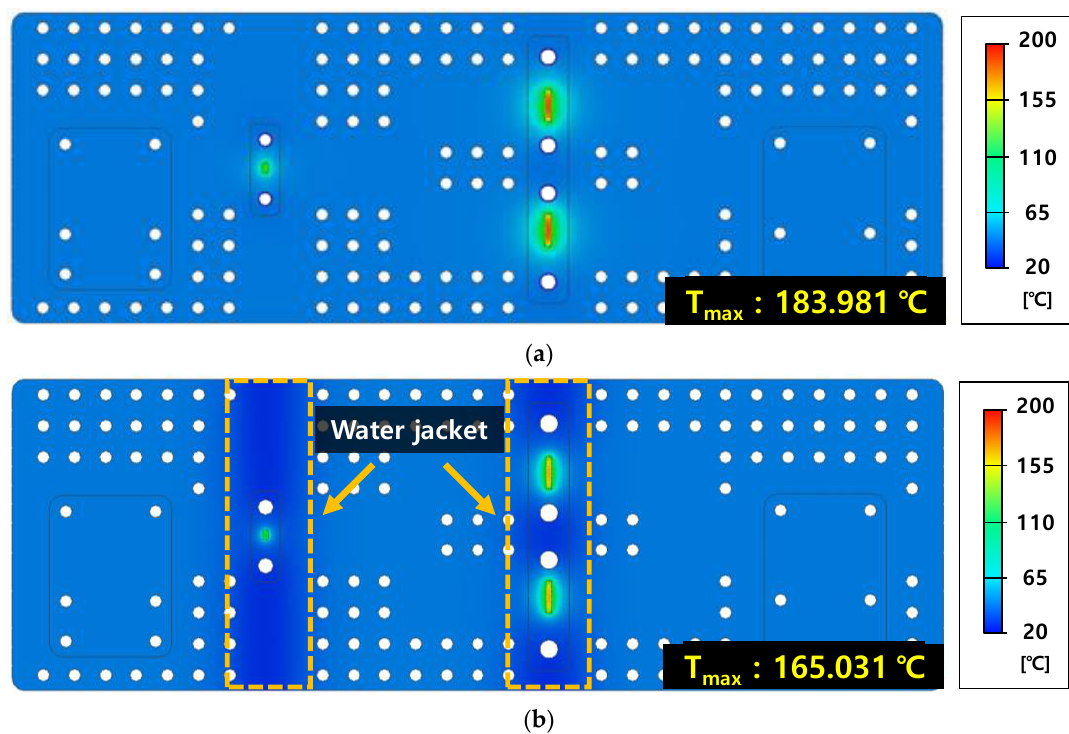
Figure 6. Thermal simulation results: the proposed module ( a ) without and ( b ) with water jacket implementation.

--

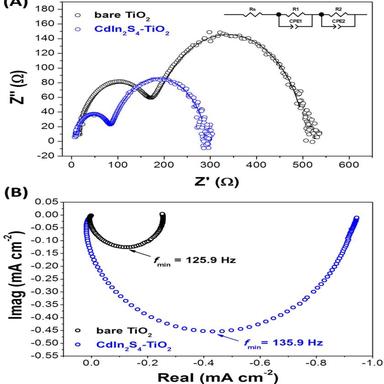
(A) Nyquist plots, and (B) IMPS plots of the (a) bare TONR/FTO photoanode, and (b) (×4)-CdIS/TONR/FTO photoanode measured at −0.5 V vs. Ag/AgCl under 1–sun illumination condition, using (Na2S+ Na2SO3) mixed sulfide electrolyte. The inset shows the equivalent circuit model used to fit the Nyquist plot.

...

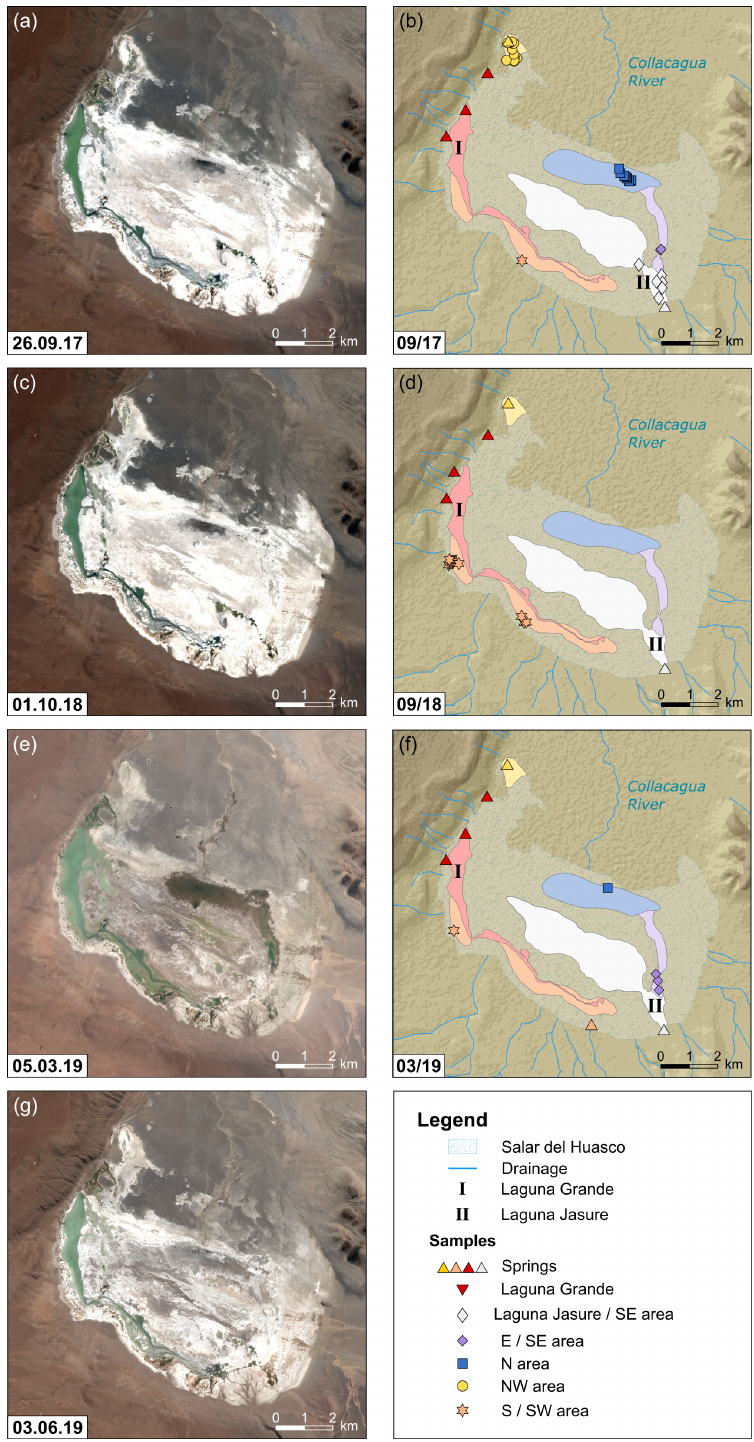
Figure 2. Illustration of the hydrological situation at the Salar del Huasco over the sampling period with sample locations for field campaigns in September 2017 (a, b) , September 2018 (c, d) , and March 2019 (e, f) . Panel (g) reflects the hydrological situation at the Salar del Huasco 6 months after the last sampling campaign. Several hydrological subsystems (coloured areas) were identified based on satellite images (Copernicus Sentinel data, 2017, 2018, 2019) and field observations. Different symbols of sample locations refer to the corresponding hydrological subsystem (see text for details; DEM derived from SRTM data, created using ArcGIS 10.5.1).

Aim of the task
Examine the records and pull out every line where the string "with" occurs.

Task solution
Figure 6. Thermal simulation results: the proposed module ( a ) without and ( b ) with water jacket implementation.
Figure 2. Illustration of the hydrological situation at the Salar del Huasco over the sampling period with sample locations for field campaigns in September 2017 (a, b) , September 2018 (c, d) , and March 2019 (e, f) . Panel (g) reflects the hydrological situation at the Salar del Huasco 6 months after the last sampling campaign. Several hydrological subsystems (coloured areas) were identified based on satellite images (Copernicus Sentinel data, 2017, 2018, 2019) and field observations. Different symbols of sample locations refer to the corresponding hydrological subsystem (see text for details; DEM derived from SRTM data, created using ArcGIS 10.5.1).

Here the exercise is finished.